╔══
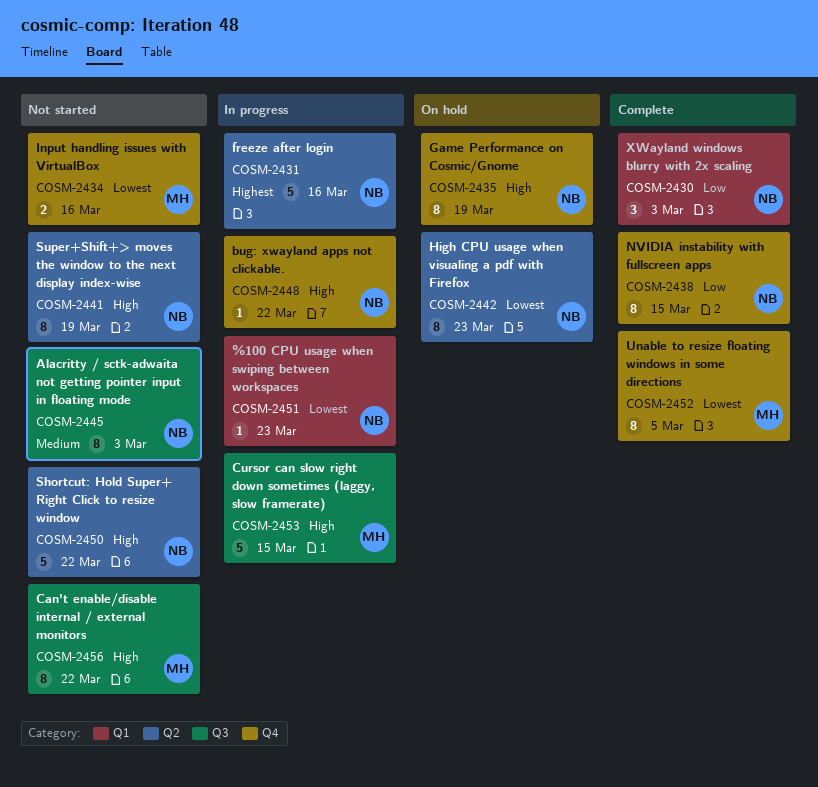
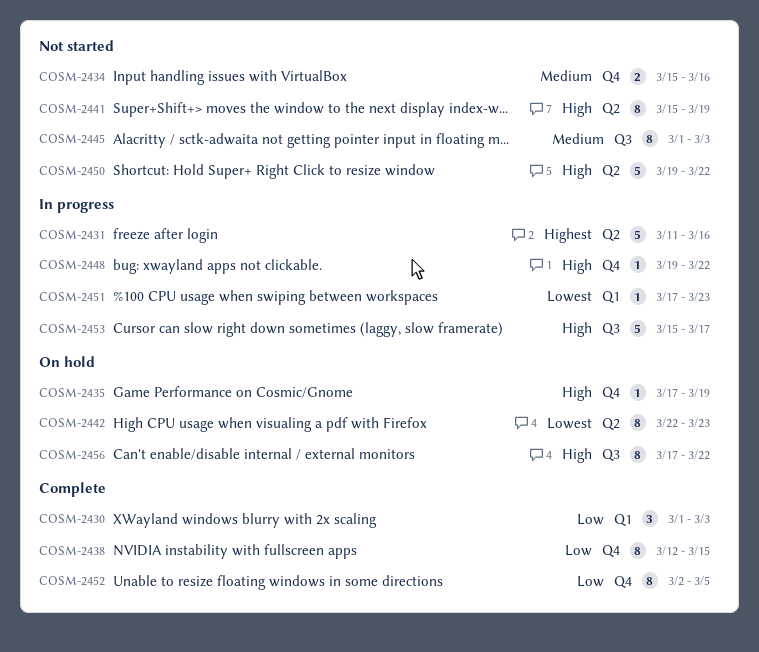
COSM-2434, priority: Lowest -> Medium
COSM-2435, estimate: 8 -> 1
COSM-2452, priority: Lowest -> Low
COSM-2453, due: Mar 15 -> Mar 17
COSM-2456, status: Not started -> On hold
╚══
## EXERCISE REQUIREMENTS
Copy the entries above faithfully and omit every image.

## SOLUTION TO THIS TASK
COSM-2434, priority: Lowest -> Medium
COSM-2435, estimate: 8 -> 1
COSM-2452, priority: Lowest -> Low
COSM-2453, due: Mar 15 -> Mar 17
COSM-2456, status: Not started -> On hold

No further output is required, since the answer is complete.